By: Elizabeth Ojo

Scrolling through the news online, I pass a headline that screams that the police have shot yet another Black teenager. Not again is my first thought. I have seen this headline too many times. It hurts too much to read. I keep scrolling.

It has now been over two months since unarmed 18 year-old Michael Brownwas shot and killed in Ferguson, Missouri. His killer, Officer Darren Wilson, remains free albeit in hiding and the world has largely moved on. News cameras have been shut off, many protesters have packed up and no one is watching anymore. However, Ferguson should not become a tragic footnote in history. It should be a watershed; a turning point for race relations in America heralding a new era of mutual respect and an acknowledgement that #blacklivesmatter (a hashtag popularized by protestors during this past summer of unrest). The lives of Vonderrit Myers, Kendrec McDade, John Crawford III, Amadou Diallo and Eric Garner matter. These names belong to innocent Black men slaughtered in the street. Some were accused of a crime but never given the luxury of a trial before being executed by police officers in broad daylight. So what lessons can be learned from the actions of our neighbors to the south?

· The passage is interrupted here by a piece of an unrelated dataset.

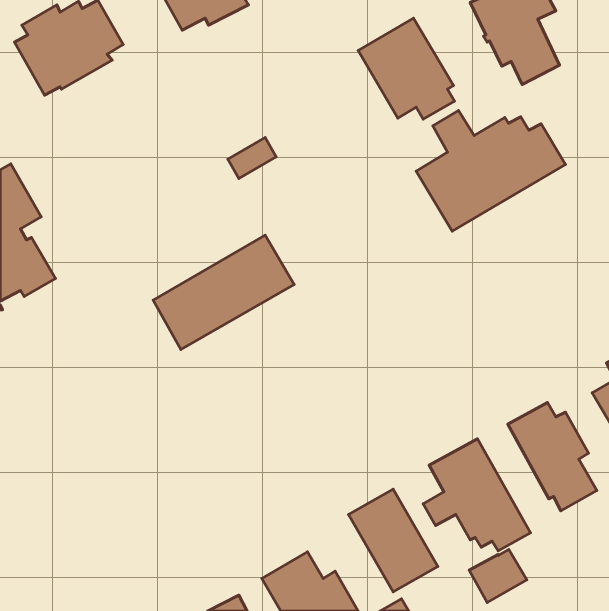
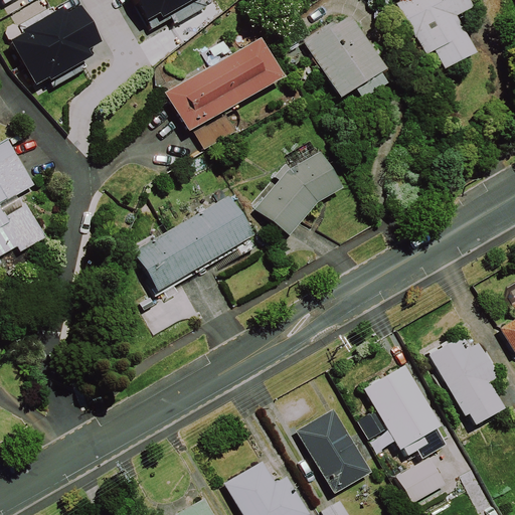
building: none -> [172,38,283,128]
building: [416,110,566,231] -> none
building: none -> [255,152,342,236]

Firstly, protest is powerful. Protestors in Ferguson were met with tear gas and tanks, riot gear, and arrests. Still they soldier on, declaring last month “FergusonOctober” and Oct. 22 a national day of action against police brutality. They don’t rest. And neither should we when we see an injustice. Recent announcements about the proposed hike in fees and tuition have left many upset. But all this talk is not translating into enough action. The #IAmAStudent protests involved a very small fraction of our campus. If we truly want our voices heard, we must MAKE them heard.

The unrest over Brown’s killing and the unwarranted police response provoked international media attention and even brought Attorney General Eric Holder to the scene. This intense scrutiny forced the police chief himself to change his account of the incident several times, eventually revealing Brown’s innocence. This should be a second lesson to us; we must demand excellence and accountability from our leaders. We here at UBC and in this nation, have the freedom to question authority. We must exercise it.

These lives matter and Mike Brown’s unjust death has unearthed an unrest that’s been stirring for centuries. We can learn from this. Make it known that injustice will not be tolerated here despite whatever form it takes.